* _本文_
小椋藍のMotoGP昇格に日本のレースファンが沸き立つ中、もうひとりのアジア人ライダーも、2025年シーズンにMotoGPクラスデビューを果たします。サムキアット・チャントラ――タイ出身の27歳。チャントラのキャリアは、驚くほど小椋と似通っています。
年齢ではチャントラが3歳上で、メジャーレースデビューは、ふたりともアジアタレントカップ。カップがスタートした2年目の2015年にデビュー。いまからちょうど10年前の話です。
このシーズン、タイ・チャーンサーキットで行なわれた開幕戦のレース1で、いきなりチャントラが優勝! しかしチャントラはシーズン中盤に負傷し、12レース中8レースを欠場。ランキング12位に終わっています。同じシーズンにデビューした小椋も、この年に1勝を挙げてランキング7位で終了しています。
そして翌16年には、開幕戦・タイ大会で、レース1で小椋が優勝し、レース2はチャントラが優勝。このふたりがチャンピオン争いを繰り広げながら、チャントラと小椋はともにシーズン3勝を挙げて、チャンピオン決定戦となった最終戦のレース2で、小椋が転倒リタイヤ。このレースで優勝したチャントラが、タレントカップ参戦2年目でチャンピオンとなり、小椋はチャントラに続くランキング2位となったのです。
翌17年には、チャントラと小椋はCEV(=スペイン選手権Moto3クラス)へ、小椋はレッドブル・ルーキーズカップにも出場し、18年にはふたりとも世界グランプリMoto3クラスにワイルドカード参戦。19年に、揃ってHondaチームアジアのレギュラーライダーとなるのです。

* _資料を読み解く_
1. 本文をもとに、次の問いに答えてください。
(a) チャントラは何歳か。
(b) 2015年のシーズンに、チャントラは12レース中何レースを欠場したか。
(c) 19年に、チャントラと小椋が揃ってレギュラーライダーとなったチームはどこか。
2. 本文に登場するレースのシリーズやクラスの名称をすべて挙げてください。
3. 次の各文が本文の内容と合っているかどうかを答え、その根拠となる本文の語句をそのまま引用してください。
(a) 2015年のシーズンに、チャントラは開幕戦のレース1で優勝した。
(b) 16年の最終戦のレース2で優勝したのは小椋だった。
(c) 17年にレッドブル・ルーキーズカップに出場したのはチャントラだった。

[収集データ一覧]

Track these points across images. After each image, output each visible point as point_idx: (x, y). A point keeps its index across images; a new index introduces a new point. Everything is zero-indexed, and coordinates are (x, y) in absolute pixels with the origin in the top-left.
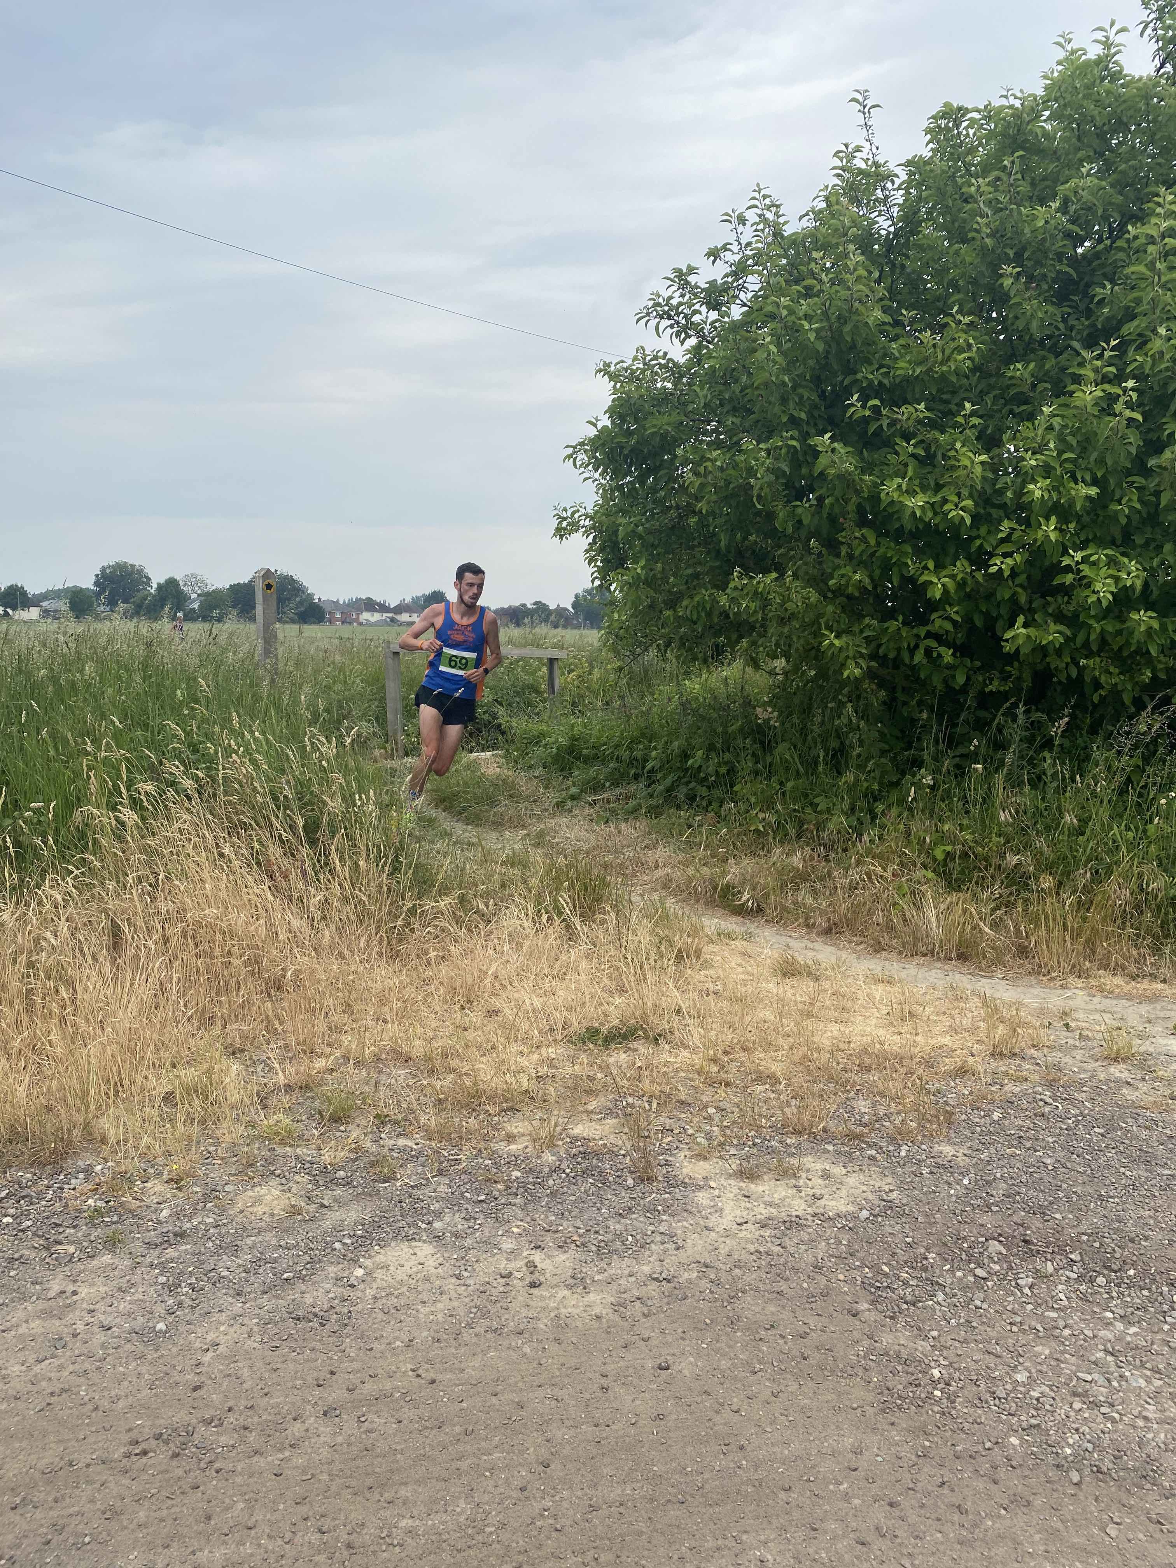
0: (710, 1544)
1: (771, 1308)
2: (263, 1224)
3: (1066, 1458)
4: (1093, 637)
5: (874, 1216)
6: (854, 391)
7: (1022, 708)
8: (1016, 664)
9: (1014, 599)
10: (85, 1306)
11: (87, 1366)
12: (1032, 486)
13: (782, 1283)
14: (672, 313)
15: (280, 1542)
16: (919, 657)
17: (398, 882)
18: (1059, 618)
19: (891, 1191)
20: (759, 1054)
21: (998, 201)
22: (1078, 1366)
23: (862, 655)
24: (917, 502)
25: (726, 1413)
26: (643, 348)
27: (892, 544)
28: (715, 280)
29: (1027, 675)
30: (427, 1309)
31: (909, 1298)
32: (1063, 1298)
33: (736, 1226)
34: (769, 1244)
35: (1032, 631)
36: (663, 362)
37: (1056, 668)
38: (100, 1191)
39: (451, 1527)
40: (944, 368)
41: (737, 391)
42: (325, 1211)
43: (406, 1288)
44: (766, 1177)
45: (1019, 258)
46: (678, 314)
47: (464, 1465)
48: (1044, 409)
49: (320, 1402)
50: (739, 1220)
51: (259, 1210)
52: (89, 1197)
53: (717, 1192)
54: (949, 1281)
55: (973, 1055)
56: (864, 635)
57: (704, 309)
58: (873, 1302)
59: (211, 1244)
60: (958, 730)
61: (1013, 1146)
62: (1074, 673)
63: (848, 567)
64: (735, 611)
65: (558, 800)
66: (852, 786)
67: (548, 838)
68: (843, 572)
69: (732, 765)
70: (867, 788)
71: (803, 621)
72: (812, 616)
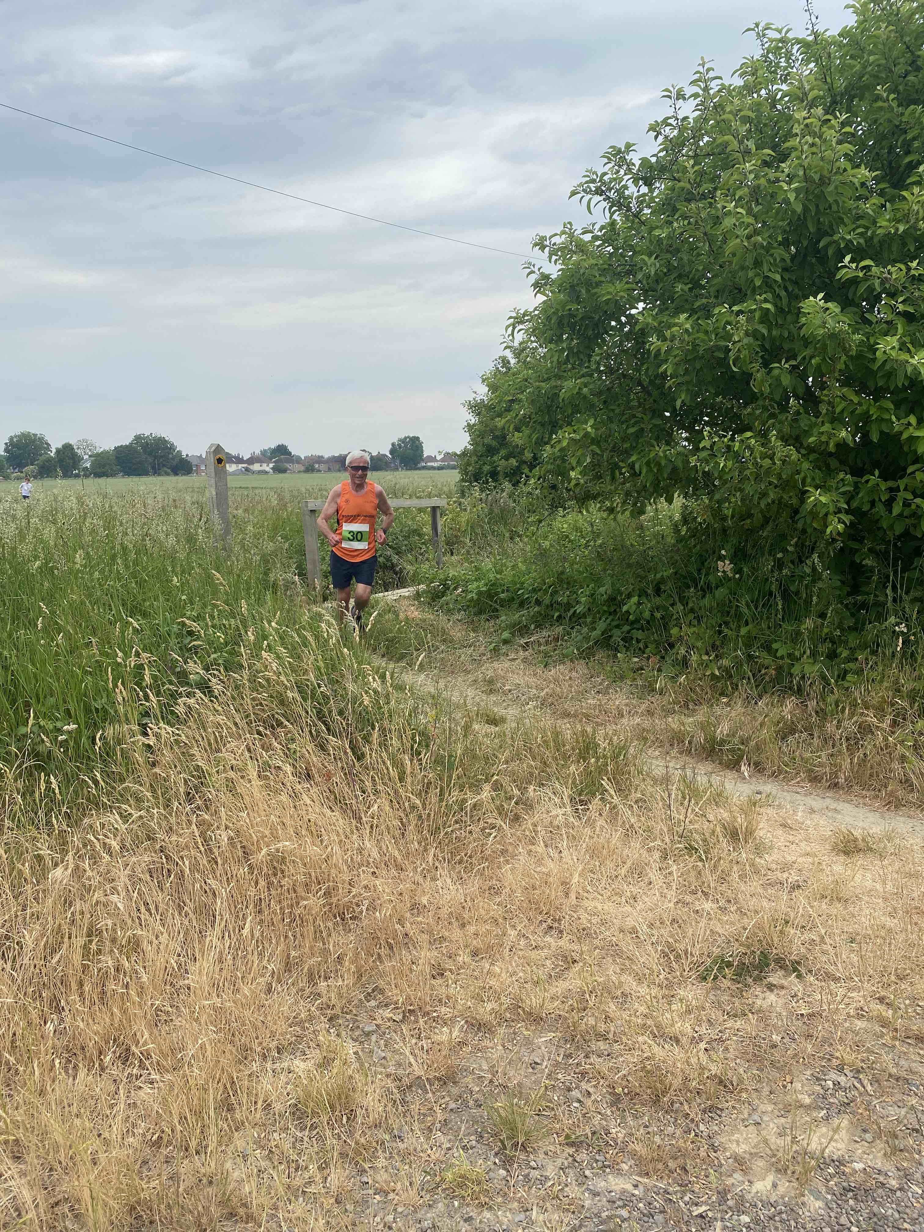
14: (604, 189)
23: (841, 510)
26: (569, 222)
28: (651, 156)
63: (827, 425)
64: (707, 470)
65: (494, 645)
66: (812, 632)
67: (499, 685)
68: (823, 429)
69: (666, 609)
70: (827, 634)
71: (780, 478)
72: (789, 472)
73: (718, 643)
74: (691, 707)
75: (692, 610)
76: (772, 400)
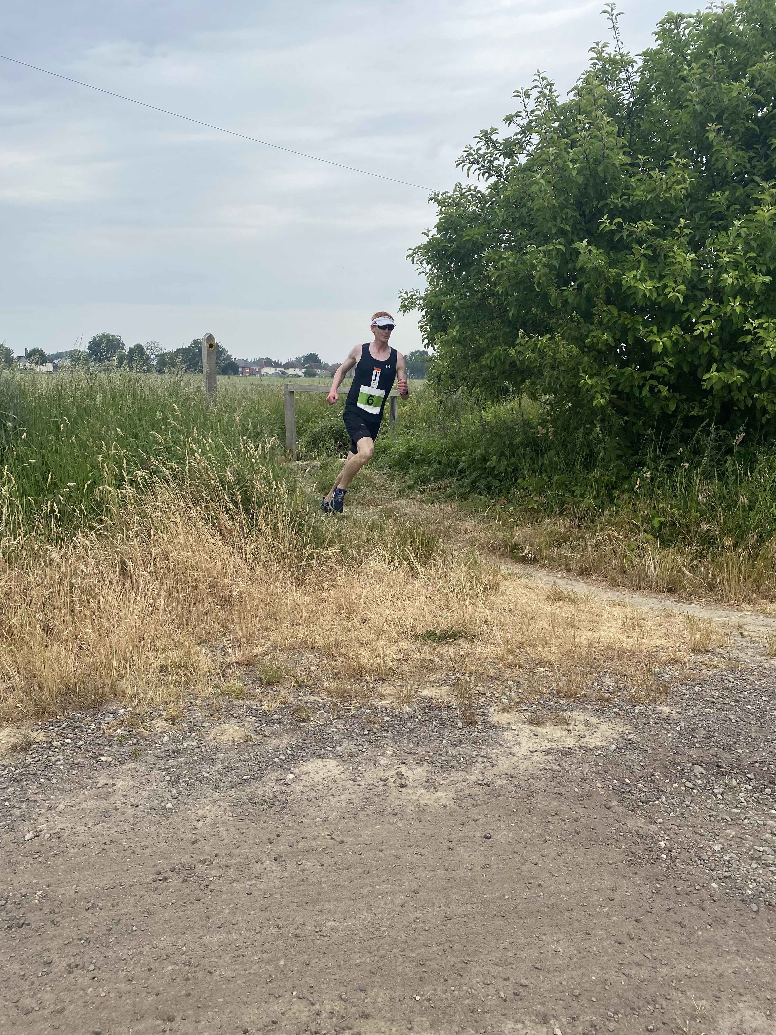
0: (523, 940)
1: (555, 803)
2: (228, 746)
3: (748, 896)
4: (763, 379)
5: (619, 749)
6: (605, 211)
7: (713, 427)
8: (710, 397)
9: (710, 353)
10: (120, 793)
11: (125, 827)
12: (725, 276)
13: (561, 788)
14: (480, 160)
15: (253, 933)
16: (645, 391)
17: (302, 538)
18: (741, 365)
19: (630, 734)
20: (539, 649)
21: (706, 80)
22: (754, 842)
23: (606, 391)
24: (647, 287)
25: (529, 865)
26: (460, 184)
27: (629, 316)
28: (511, 137)
29: (717, 405)
30: (335, 799)
31: (643, 799)
32: (743, 801)
33: (529, 753)
34: (552, 765)
35: (722, 375)
36: (474, 193)
37: (738, 400)
38: (124, 725)
39: (359, 927)
40: (667, 195)
41: (524, 213)
42: (266, 739)
43: (321, 786)
44: (547, 724)
45: (719, 119)
46: (484, 161)
47: (365, 891)
48: (735, 222)
49: (272, 853)
50: (532, 750)
51: (225, 738)
52: (117, 729)
53: (516, 732)
54: (669, 789)
55: (680, 651)
56: (609, 377)
57: (502, 158)
58: (621, 801)
59: (196, 758)
60: (670, 442)
61: (708, 708)
62: (750, 403)
63: (597, 331)
64: (521, 360)
67: (394, 513)
72: (574, 363)
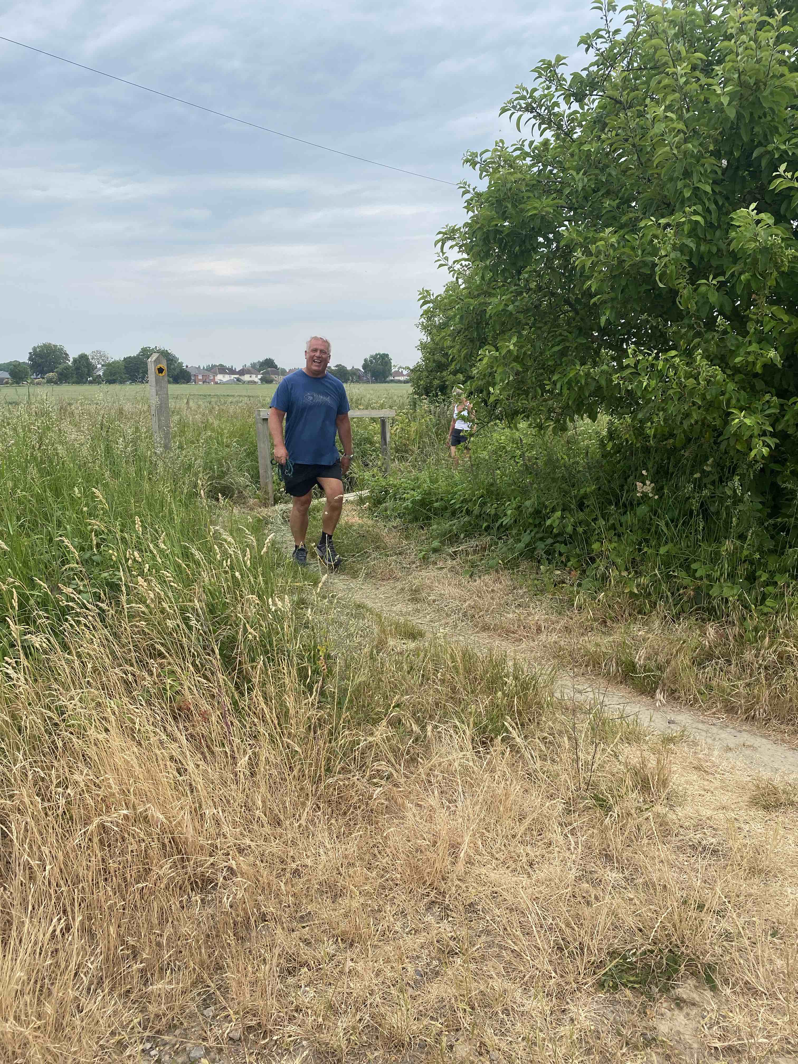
14: (535, 106)
26: (502, 141)
28: (582, 71)
46: (540, 106)
56: (767, 412)
63: (754, 345)
64: (629, 388)
65: (423, 553)
66: (732, 555)
67: (424, 595)
68: (750, 349)
69: (588, 525)
70: (747, 556)
71: (704, 398)
72: (714, 392)
73: (638, 559)
74: (608, 624)
75: (613, 527)
76: (698, 318)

* _解答例_
1.
(a) 27歳
(b) 8レース
(c) Hondaチームアジア

2. MotoGPクラス、アジアタレントカップ、CEV(スペイン選手権Moto3クラス)、レッドブル・ルーキーズカップ、世界グランプリMoto3クラス

3.
(a) はい。「タイ・チャーンサーキットで行なわれた開幕戦のレース1で、いきなりチャントラが優勝!」
(b) いいえ。「このレースで優勝したチャントラが」
(c) いいえ。「小椋はレッドブル・ルーキーズカップにも出場し」